Quoted text
On Dec 2, 2015 the Hawaii Supreme Court (HSC) struck down the Conservation District Use Permit from the Hawaii Board of Land and Natural Resources to the University of Hawaii. TMT itself was not directly involved (the parties were the Board of Land and Natural Resources and the University of Hawaii), although the decision terminates TMT site activity in Hawaii. The HSC identified a process error; in that the permit was granted before a contested case procedure was allowed. The full decision also notes that Conservation Districts have a number of considerations for use and Native Hawaiian consultations that were not clearly followed in the permit process. Independent of the legal situation, the statewide opposition is about 25%, with roughly 60% Native Hawaiians opposed. Canadians would expect to build a major science facility where the local population shares in our excitement of science and views the facility as an item of local pride. Even when TMT had a legal permit, political protest was more than sufficient to prevent site access.

We were invited by a wide ranging group of Hawaiians to consider Mauna Kea as a site. What happened to that support? The concerns about over-use of Mauna Kea arose in the 1990’s and led to the defeat of the Keck outrigger telescope project. A response in Hawaii was to create the Master Plan of 2000, which provided a way forward for astronomy, but at the same time laid out a plan to better regulate the mountain. The MP2000 identified a site for a future giant telescope, which has turned into the TMT site. One aspect of MP2000 is that the TMT site was to be the last site to be developed, leading one US astronomy leader to state that “American astronomy has no long term future in Hawaii”, since in the course of time any astronomy program will inevitably want to build larger, more powerful facilities, which cannot be done under the MP2000. Many, including the Governor of the State, see the Master Plan as not achieving its goals, with Mauna Kea continuing to be over-developed for tourism and insufficient access control. TMT has also become a rallying point for a range of environmental and Native Hawaiian issues, united around stopping TMT. Unless there is a resolution of the Hawaiian situation soon, there will be no support in Canada to continue in Hawaii.

Problem
For each statement, say yes or no to whether it agrees with the text about TMT in Hawaii, and quote the words from that text that settle it. 1. TMT was one of the parties in the Hawaii Supreme Court case. 2. About 60% of Native Hawaiians are opposed. 3. The Master Plan of 2000 let more sites be developed after the TMT site.

Records supplied
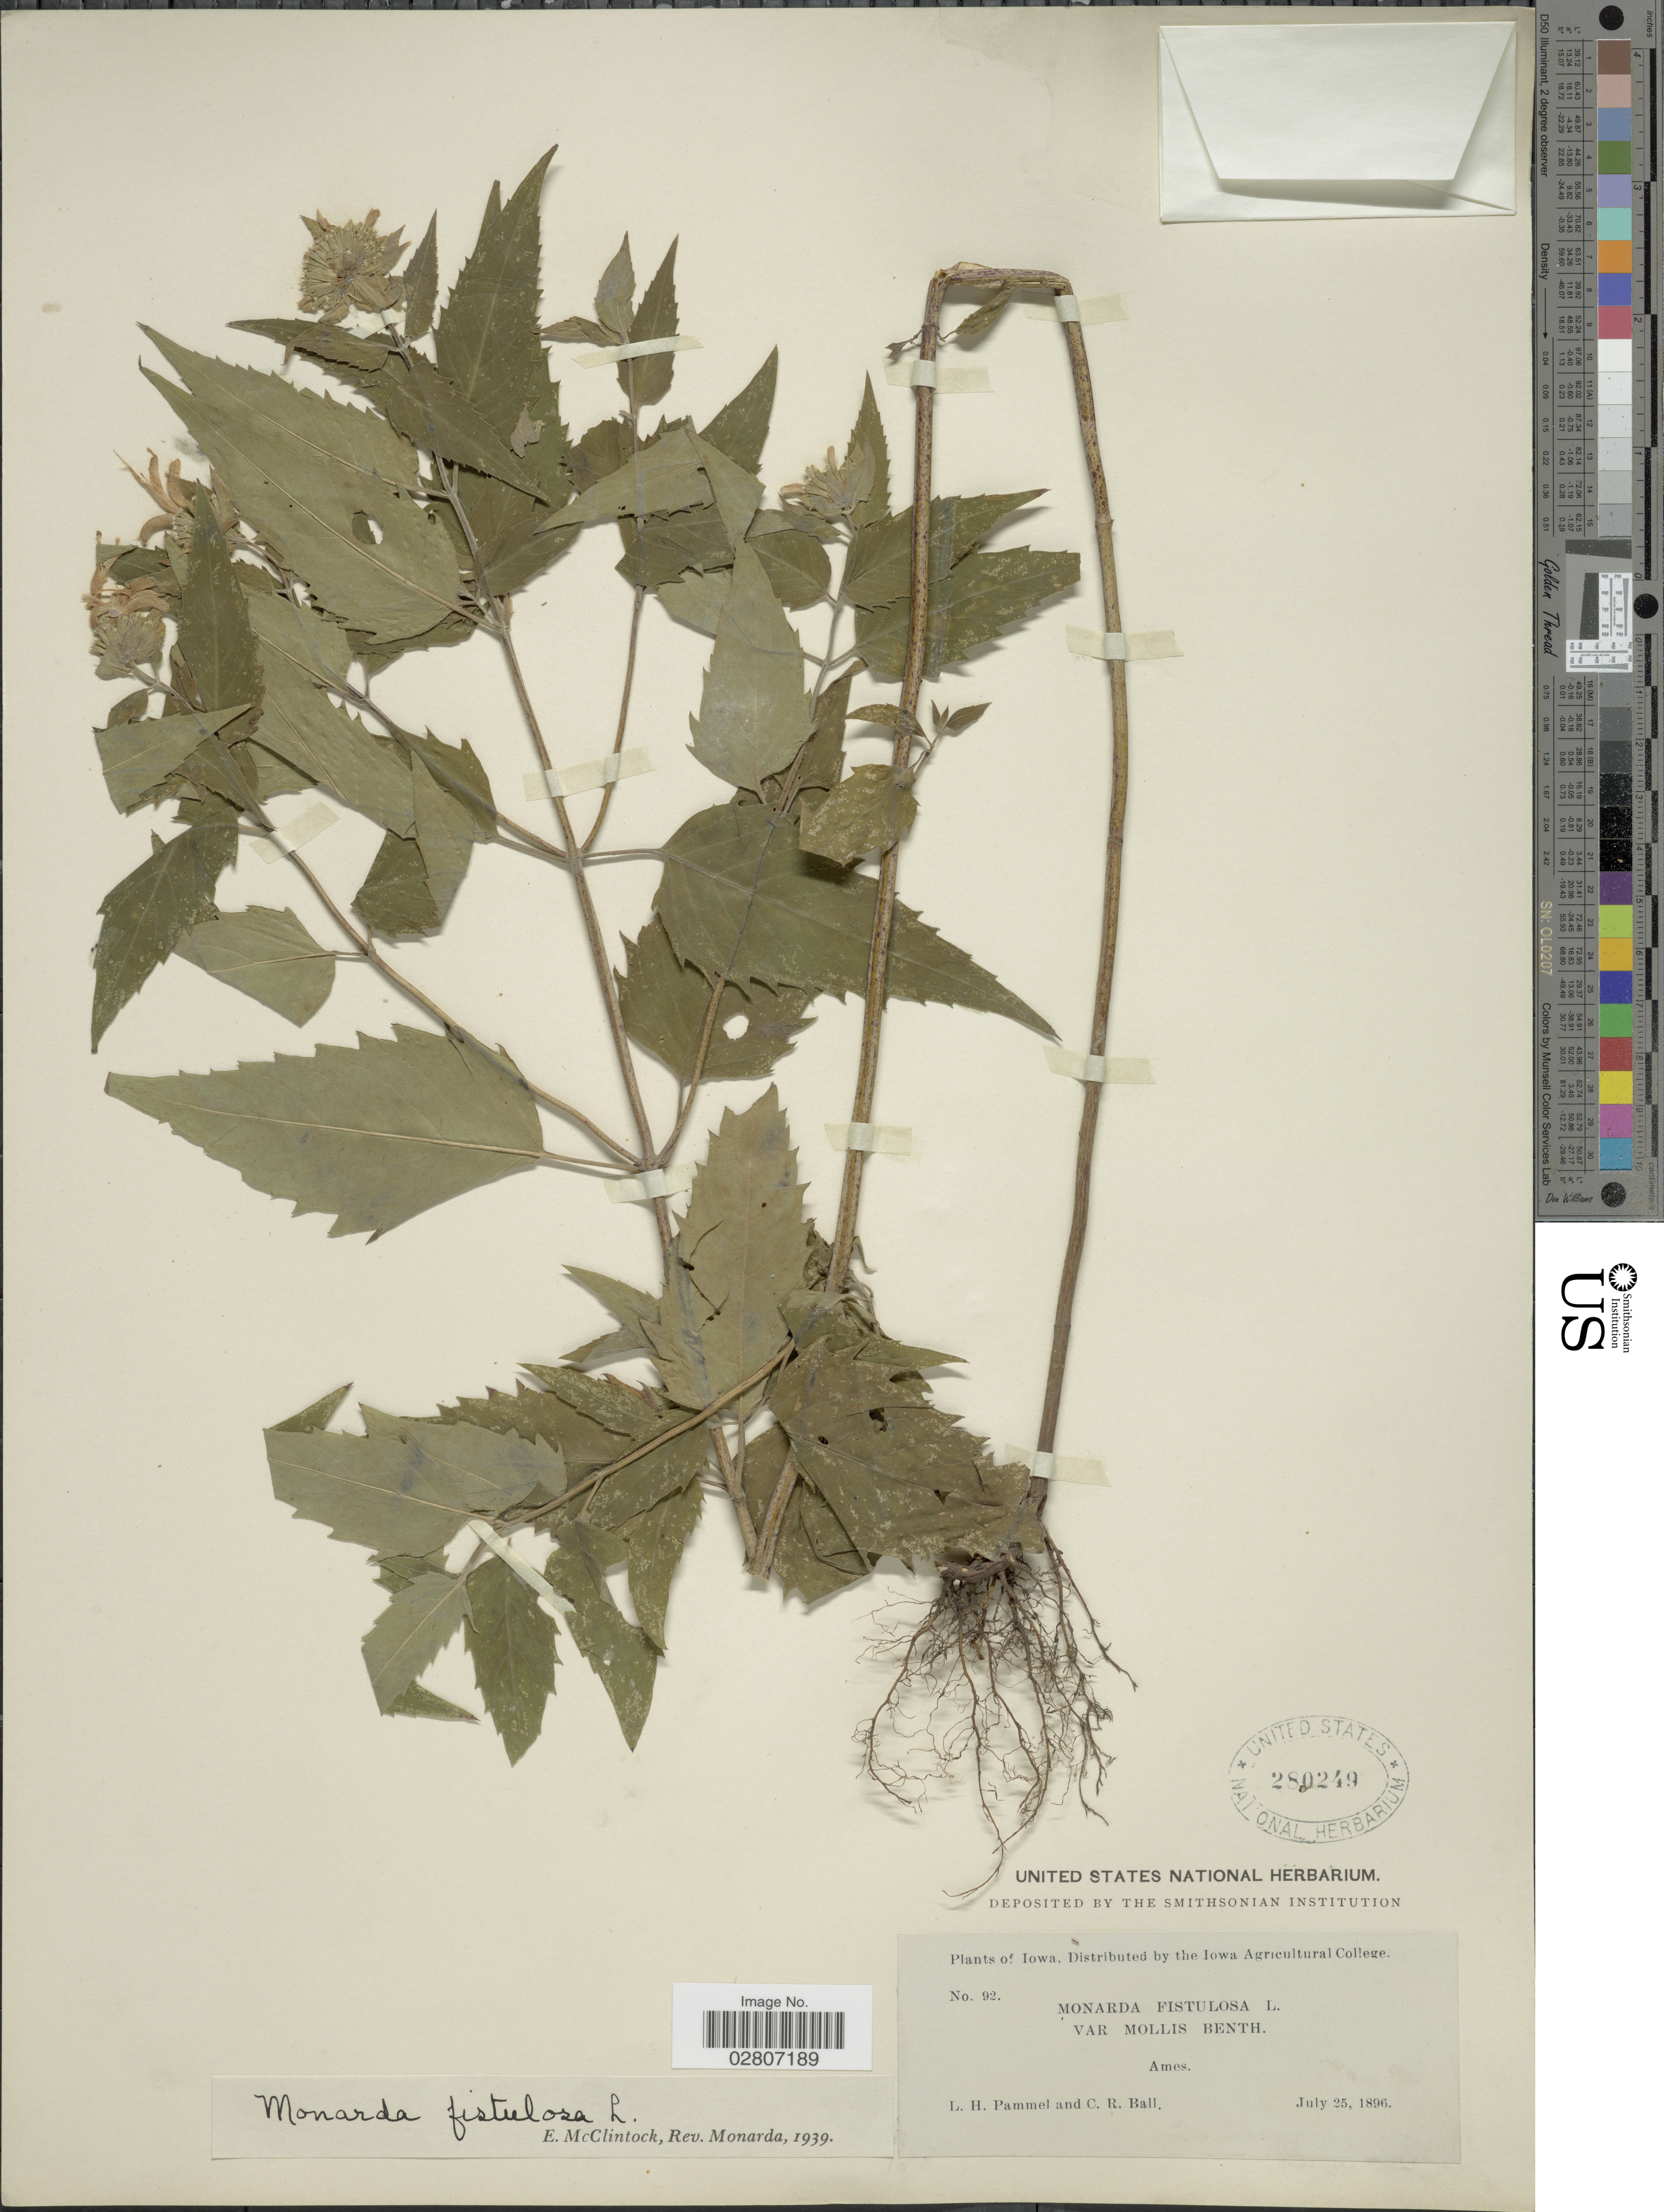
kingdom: Plantae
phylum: Tracheophyta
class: Magnoliopsida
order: Lamiales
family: Lamiaceae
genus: Monarda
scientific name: Monarda fistulosa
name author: L.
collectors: L. Pammell & C. R. Ball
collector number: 92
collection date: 1896-07-25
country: United States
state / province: Iowa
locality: Ames.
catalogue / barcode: US 280249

Written answer
1. No: "TMT itself was not directly involved (the parties were the Board of Land and Natural Resources and the University of Hawaii)"
2. Yes: "with roughly 60% Native Hawaiians opposed"
3. No: "the TMT site was to be the last site to be developed"